• [Page extract]
****************************************

5.7K views 35 replies 13 participants last post by  hespdelk  
#1 ·
This quote by American composer Morton Feldman (1926 - 1987) is often bandied about in books on music -

...The people who you think are radicals might really be conservatives. The people who you think are conservative might really be radical...
Let's discuss this, preferably in relation to music? It would be interesting to get everyone's thoughts.

Source - The Cambridge Companion to Sibelius (on Google Books)
 
#2 · (Edited)
I think the key component here is that we can't predict the future. Especially in a time like the one we live in right now, it's hard to tell which trends will hold ground and which will give way. Perhaps in the 20th century there was more of an 'agenda' to push tonality and sound and thus, it was easier to deem what was 'radical' and what was 'conservative', but I think we are nearing the end of that. I'm not one to take on a post-modernist view of art and say that we really have nothing more to offer, I just believe that the next 'radical' change is not something that many of us will easily be able to anticipate at first, so we're just going to have to wait for the results and not mislabel people along the way.

****************************************

• [Raw data]
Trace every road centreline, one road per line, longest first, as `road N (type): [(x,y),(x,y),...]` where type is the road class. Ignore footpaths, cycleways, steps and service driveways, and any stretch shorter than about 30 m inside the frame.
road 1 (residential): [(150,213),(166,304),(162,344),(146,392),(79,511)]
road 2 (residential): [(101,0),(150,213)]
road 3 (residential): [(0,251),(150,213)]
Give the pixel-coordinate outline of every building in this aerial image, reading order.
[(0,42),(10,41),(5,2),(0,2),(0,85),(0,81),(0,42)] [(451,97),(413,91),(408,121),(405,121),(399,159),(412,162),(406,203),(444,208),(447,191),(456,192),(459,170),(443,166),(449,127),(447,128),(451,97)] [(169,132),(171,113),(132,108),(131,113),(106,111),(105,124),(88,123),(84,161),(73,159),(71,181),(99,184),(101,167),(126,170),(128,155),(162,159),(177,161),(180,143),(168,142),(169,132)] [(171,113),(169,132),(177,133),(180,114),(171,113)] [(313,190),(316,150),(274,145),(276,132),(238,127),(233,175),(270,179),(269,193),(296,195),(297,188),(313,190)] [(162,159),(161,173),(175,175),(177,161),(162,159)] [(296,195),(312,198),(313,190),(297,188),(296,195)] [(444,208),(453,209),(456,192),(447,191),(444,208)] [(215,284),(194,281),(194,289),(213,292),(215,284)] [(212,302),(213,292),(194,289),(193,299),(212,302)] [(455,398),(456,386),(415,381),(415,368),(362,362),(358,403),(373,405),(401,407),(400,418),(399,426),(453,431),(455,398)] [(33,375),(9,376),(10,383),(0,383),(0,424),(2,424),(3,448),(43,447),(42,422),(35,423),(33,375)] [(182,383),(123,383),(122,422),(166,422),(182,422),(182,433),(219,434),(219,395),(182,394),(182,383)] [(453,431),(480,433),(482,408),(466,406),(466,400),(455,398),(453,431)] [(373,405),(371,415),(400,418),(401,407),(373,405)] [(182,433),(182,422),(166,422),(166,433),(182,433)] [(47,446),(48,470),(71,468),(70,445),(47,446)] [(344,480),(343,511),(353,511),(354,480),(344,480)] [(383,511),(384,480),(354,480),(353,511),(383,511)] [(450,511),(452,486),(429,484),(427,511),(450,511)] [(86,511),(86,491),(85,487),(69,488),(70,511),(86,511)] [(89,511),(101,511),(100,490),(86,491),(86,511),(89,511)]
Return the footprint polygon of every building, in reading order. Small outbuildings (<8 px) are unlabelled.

****************************************

• [Exercise requirements] Write out the passage of the forum thread about the Morton Feldman quote between "#2 · (Edited)" and "along the way.", inclusive.

• [Problem solution]
#2 · (Edited)
I think the key component here is that we can't predict the future. Especially in a time like the one we live in right now, it's hard to tell which trends will hold ground and which will give way. Perhaps in the 20th century there was more of an 'agenda' to push tonality and sound and thus, it was easier to deem what was 'radical' and what was 'conservative', but I think we are nearing the end of that. I'm not one to take on a post-modernist view of art and say that we really have nothing more to offer, I just believe that the next 'radical' change is not something that many of us will easily be able to anticipate at first, so we're just going to have to wait for the results and not mislabel people along the way.